The study reminds me of past attempts to discredit the smoking cessation potential of e-cigarettes. In 2016, Kalkoran and Glantz published a metanalysis suggesting that e-cigarettes prevent smoking cessation, by including participants who were failures at baseline and people who were just experimenting with e-cigarettes (image examining the effect of experimentation with once a week administration of a nicotine patch or a varenicline pill on smoking cessation).

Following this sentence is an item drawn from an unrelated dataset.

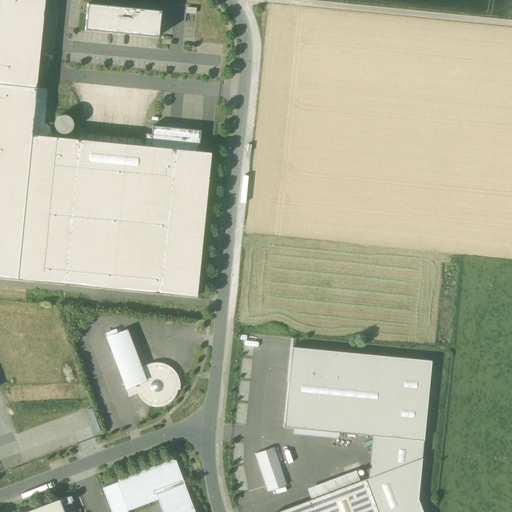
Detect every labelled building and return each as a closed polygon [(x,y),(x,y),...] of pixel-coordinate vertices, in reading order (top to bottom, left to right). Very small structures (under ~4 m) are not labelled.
[(0,0),(0,278),(196,297),(210,153),(198,152),(150,147),(144,146),(142,146),(79,140),(51,137),(31,135),(36,88),(44,0),(0,0)] [(84,30),(158,38),(160,12),(87,4),(84,30)] [(49,89),(36,88),(31,135),(51,137),(52,124),(45,123),(49,89)] [(63,134),(68,133),(72,129),(73,124),(71,119),(67,116),(61,115),(57,118),(54,123),(54,128),(58,133),(63,134)] [(152,126),(151,134),(150,147),(198,152),(200,131),(152,126)] [(79,140),(142,146),(142,141),(80,134),(79,140)] [(128,397),(140,393),(149,389),(142,370),(127,330),(118,334),(116,329),(105,334),(128,397)] [(372,436),(384,437),(423,441),(431,361),(292,348),(291,348),(288,382),(283,427),(372,436)] [(149,368),(142,370),(149,389),(140,393),(141,397),(144,399),(145,401),(147,402),(151,403),(155,405),(158,404),(161,404),(166,402),(169,399),(172,395),(174,392),(174,387),(176,388),(176,383),(175,379),(172,374),(168,370),(164,368),(159,366),(154,366),(149,368)] [(372,436),(368,479),(381,474),(384,437),(372,436)] [(384,437),(381,474),(421,458),(423,441),(384,437)] [(368,479),(365,480),(376,511),(422,511),(417,499),(422,458),(421,458),(381,474),(368,479)] [(194,511),(175,461),(116,483),(127,511),(161,498),(163,503),(161,503),(165,511),(164,511),(194,511)] [(310,488),(315,499),(359,482),(355,471),(310,488)] [(315,499),(309,501),(312,511),(376,511),(365,480),(359,482),(315,499)] [(127,511),(116,483),(102,488),(108,506),(110,511),(127,511)] [(62,511),(58,500),(26,511),(62,511)] [(280,511),(312,511),(309,501),(280,511)]
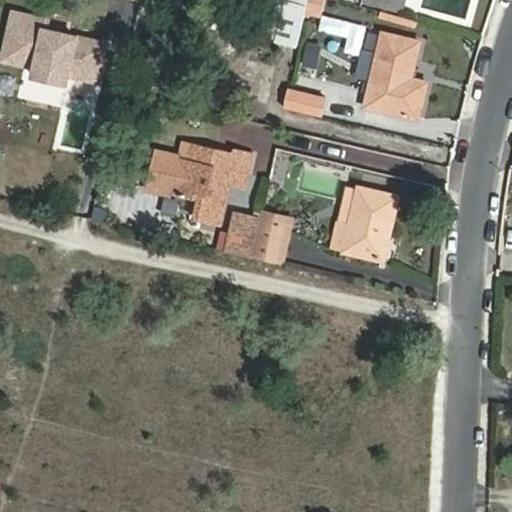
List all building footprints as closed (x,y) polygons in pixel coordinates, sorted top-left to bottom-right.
[(288,0),(286,14),(305,18),(308,0),(288,0)] [(341,22),(346,4),(331,0),(325,0),(321,17),(341,22)] [(405,0),(365,0),(364,9),(402,18),(405,0)] [(52,22),(17,16),(7,63),(41,70),(74,76),(91,80),(97,76),(98,68),(105,70),(110,44),(50,32),(52,22)] [(409,75),(418,38),(380,30),(365,103),(419,116),(428,78),(409,75)] [(91,80),(103,82),(105,70),(98,68),(97,76),(91,80)] [(74,76),(41,70),(39,79),(72,86),(74,76)] [(209,185),(206,194),(201,210),(227,216),(236,179),(250,181),(259,143),(241,138),(239,145),(198,134),(195,150),(184,147),(177,185),(196,191),(198,182),(209,185)] [(196,191),(206,194),(209,185),(198,182),(196,191)] [(384,232),(392,234),(401,198),(355,188),(347,225),(332,222),(328,247),(378,259),(384,232)] [(263,220),(293,227),(294,215),(265,208),(263,220)] [(286,261),(293,227),(263,220),(257,254),(286,261)] [(386,260),(392,234),(384,232),(378,259),(386,260)]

Today we know not only that e-cigarettes are effective in smoking cessation but that it is currently THE BEST smoking cessation aid available, equally effective to varenicline which, however, has been withdrawn to the market.

 

The study also reminds me of a letter to the editor I sent together with Ray Niaura from the New York University, commenting on a study by Alzahrani et al. (Prof Glantz was also a co-author) who once again reported that e-cigarettes use was associated with myocardial infarction. In that letter, we criticized the claim about "increased risk" and we presented analysis from the same cross-sectional survey (National Health Interview Survey 2016 and 2017) showing that ever taking prescribed medicine to lower cholesterol (i.e. mainly statins) was independently associated with increased odds of having had a myocardial infarction (OR=2.15, 95% CI=1.65, 2.80, p<0.001) and having coronary heart disease (OR=2.05, 95% CI=1.65, 2.55, p<0.001), a "risk" that was even higher than having hypercholesterolemia!! Obviously such a methodology CANNOT determine any kind of risk.

 

In conclusion, the study provides zero evidence on any risk associated with e-cigarette use, whether absolute risk or in comparison with smoking. The question that was supposed to be addressed in this metanalysis CANNOT be examined with the studies included in their analysis. This is another example of bad research that not only provides no new knowledge but will probably be used politically to support prohibitive agendas that cause public health harm.